According to the most serious and authoritative biographies of Scipio Lentulus (Scipione Lentulo), he:

…was born in Naples in early November 1525 to Cesare, belonging to an ancient patrician family. The father died, he was adopted by the noble Campania GA Gagliardo, second husband of the mother. [by Simonetta Adorni Braccesi – Biographical Dictionary of Italians – Volume 64 (2005)]

His father was aptly named Cesar, and it has been widely accepted, but not quite proven, that the family was “ancient” by virtue de descendence from the Lentulus (or Lentuli) family of ancient Rome. According to Wikipedia:

Lentulus, the name of a Roman patrician family of the Cornelian gens, derives from lentes (lentils), which its oldest members were fond of cultivating (according to Pliny, Nat. Hist. xviii. 3, 10). The word Lentulitas (“Lentulism”; cf. Appietas) is coined by Cicero (Ad Fam. iii. 7, 5 ) to express the attributes of a pronounced aristocrat. The three first of the name were L. Cornelius Lentulus (consul 327 BC), Servius Cornelius Lentulus (consul 303) and L. Cornelius Lentulus Caudinus (consul 275). Their connection with the later Lentuli (especially those of the Ciceronian period) is very obscure and difficult to establish. The following members of the family deserve mention.

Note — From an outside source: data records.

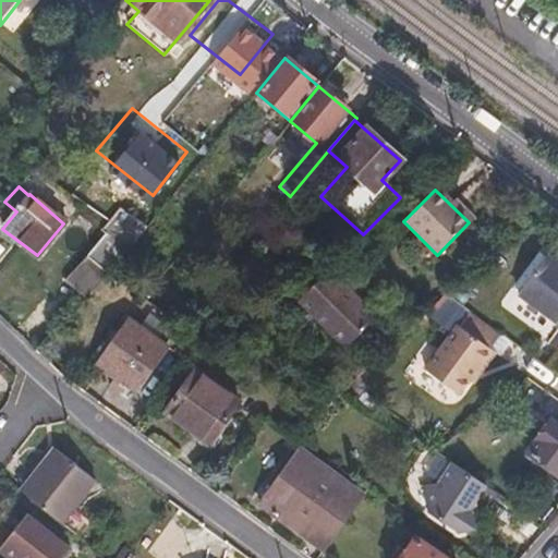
[(109,221),(101,231),(106,233),(128,249),(146,227),(120,208),(109,221)]
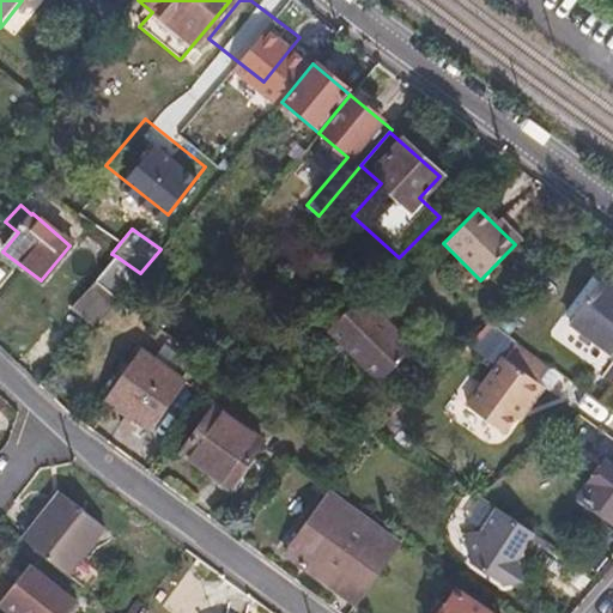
[(96,281),(119,301),(140,273),(116,256),(96,281)]
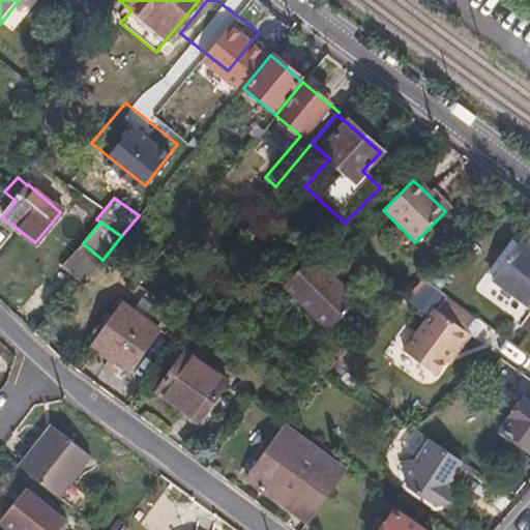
[(102,260),(83,243),(62,267),(80,284),(102,260)]
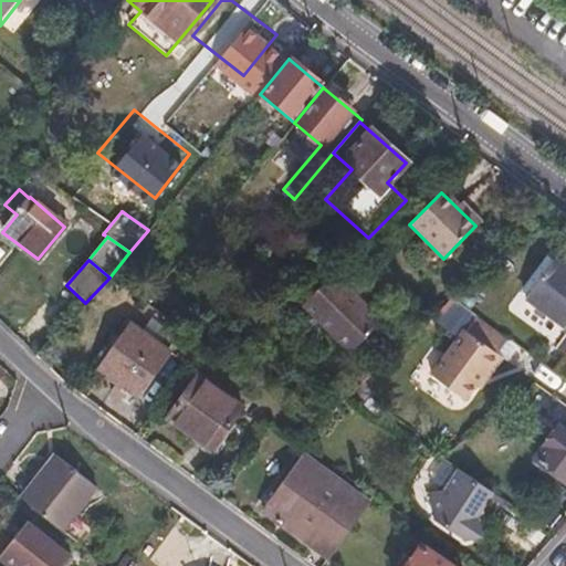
[(565,270),(554,261),(527,294),(565,323),(565,270)]
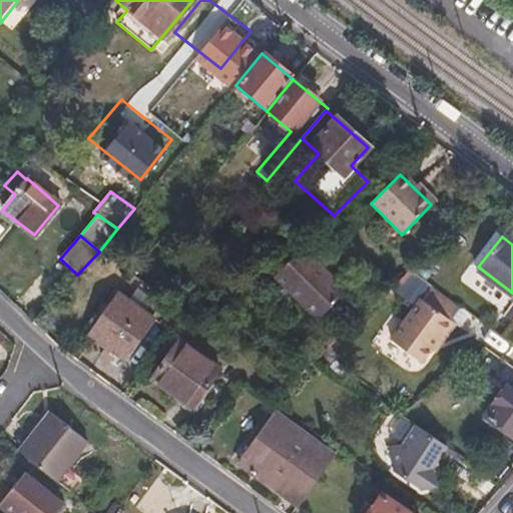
[(312,261),(300,249),(275,274),(318,317),(348,287),(317,255),(312,261)]
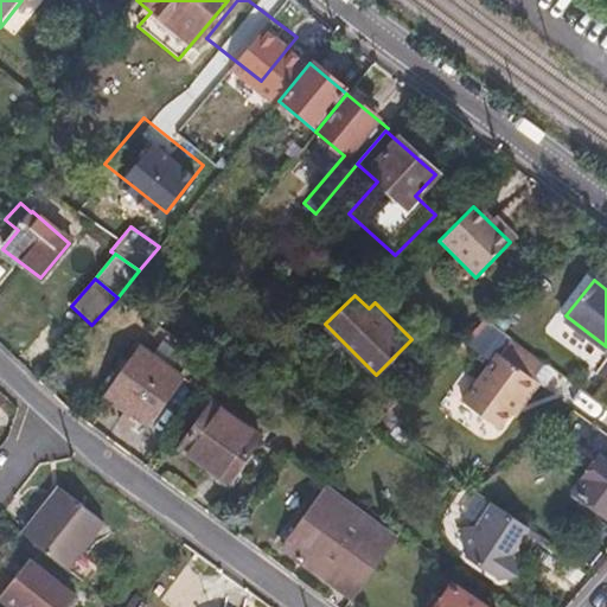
[(545,360),(511,334),(498,352),(496,350),(460,397),(498,425),(510,410),(522,395),(525,397),(538,381),(534,377),(545,360)]
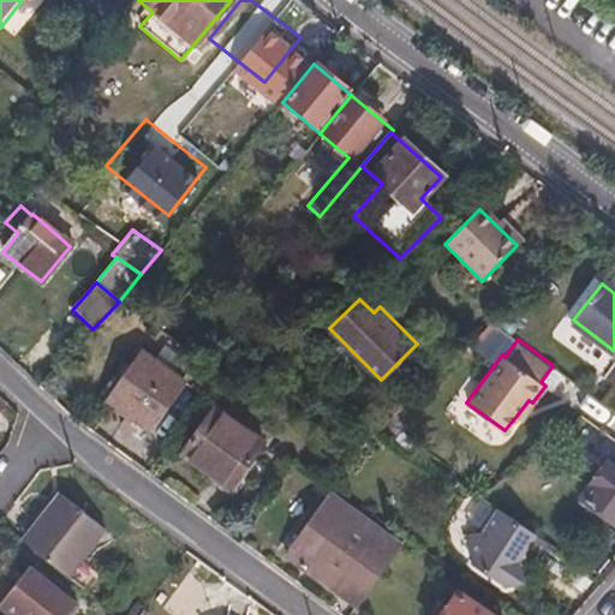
[(149,430),(181,383),(139,353),(106,399),(149,430)]
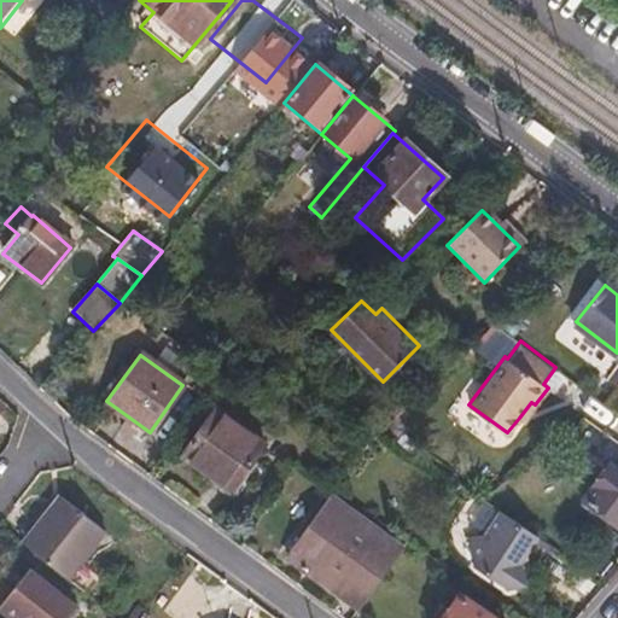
[(396,419),(413,402),(404,392),(386,409),(396,419)]
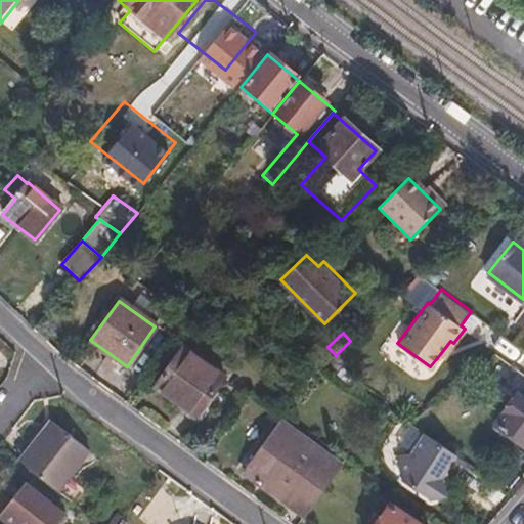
[(444,356),(453,343),(450,341),(440,354),(444,356)]
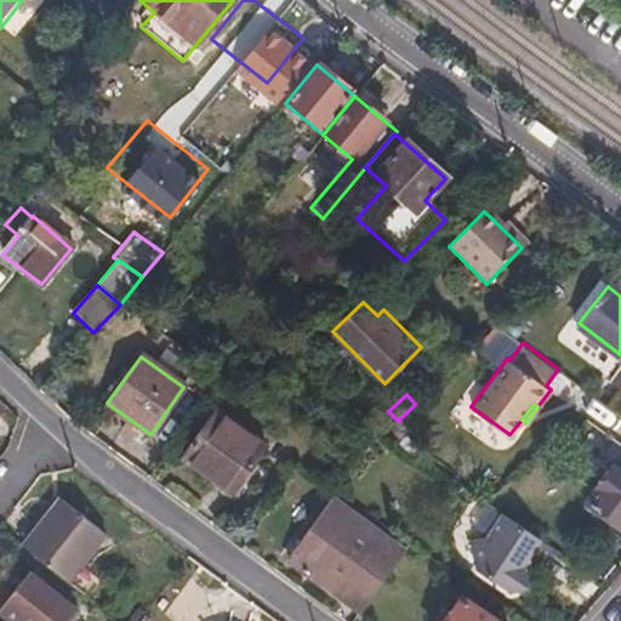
[(232,494),(265,449),(215,412),(183,459),(232,494)]
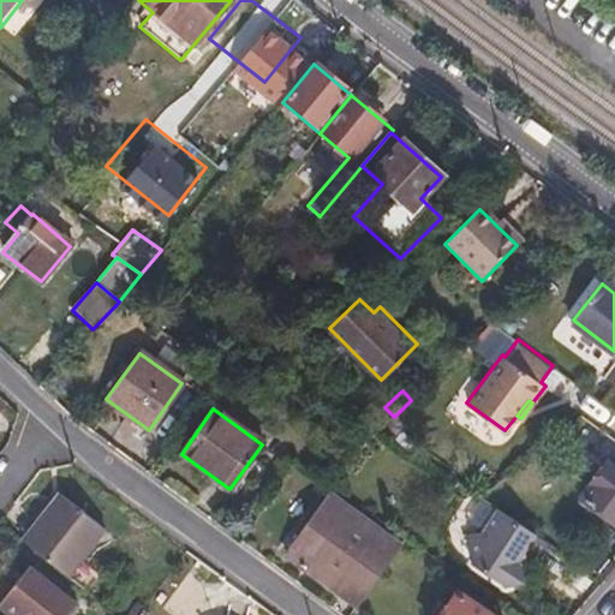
[(580,447),(595,427),(580,416),(560,433),(580,447)]
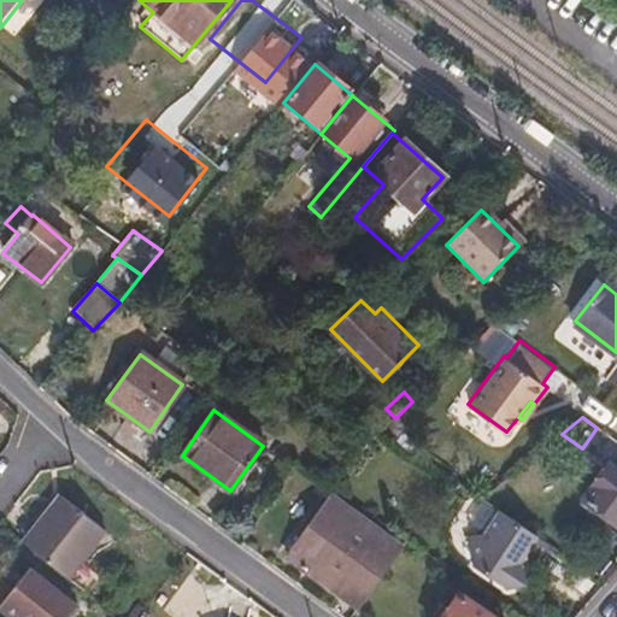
[(616,453),(582,498),(616,524),(616,453)]
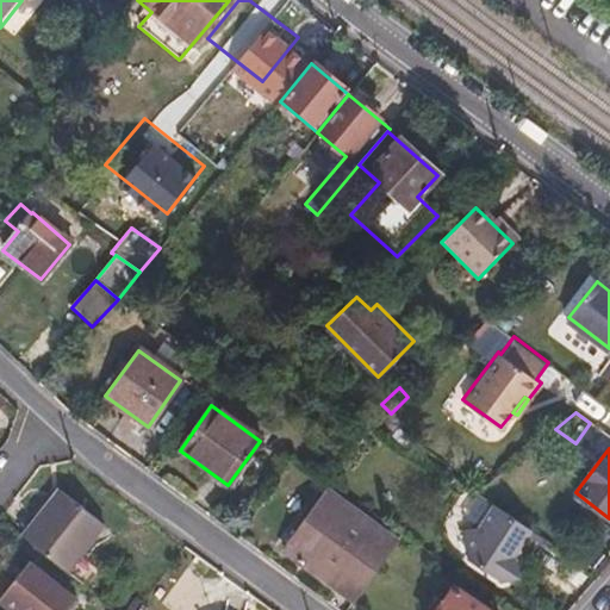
[(25,541),(66,572),(103,526),(60,490),(47,508),(50,510),(25,541)]
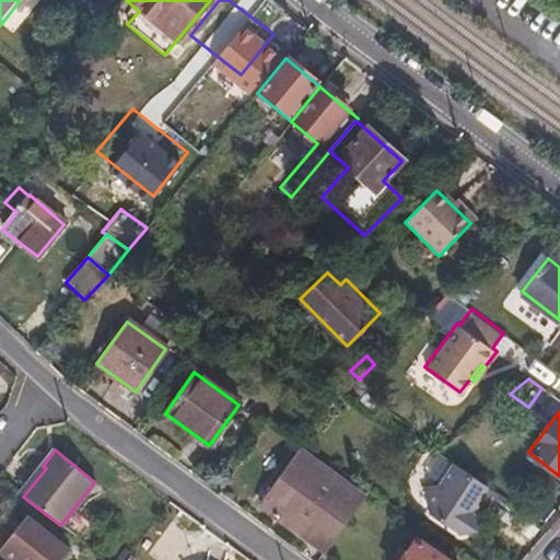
[(260,505),(324,551),(363,497),(301,450),(260,505)]
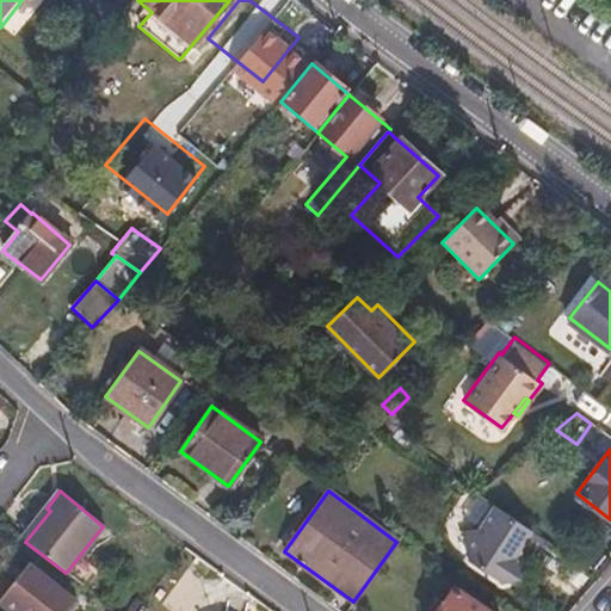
[(528,529),(493,505),(481,523),(460,528),(466,554),(463,556),(500,579),(518,575),(514,557),(511,556),(528,529)]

Gnaeus Cornelius Lentulus, consul 146 BCE
Gnaeus Cornelius Lentulus Clodianus, consul 72 BCE
Publius Cornelius Lentulus (Sura), consul 71 BCE, executed by Cicero 63 BCE
Publius Cornelius Lentulus Spinther, consul 57 BCE
Lucius Cornelius Lentulus Crus, consul 49 BCE
Lucius Cornelius Lentulus Cruscellio, suffect consul 38 BCE
Lucius Cornelius Lentulus, consul 3 BCE
Gnaeus Cornelius Lentulus Gaetulicus, consul CE 26, executed by Caligula CE 39
See also Publius Lentulus, apocryphal governor of Jerusalem, supposedly the author of an epistle describing Jesus.

It may be for this reason that Scipio’s son, Paul, was so easily able to be recognized among the Patrician families of Bern (he was also a very capable doctor). He became the patriarch of the Von Lentulus line, including Robert Scipio, baron of Lentulus (April 18, 1714 – December 26, 1786).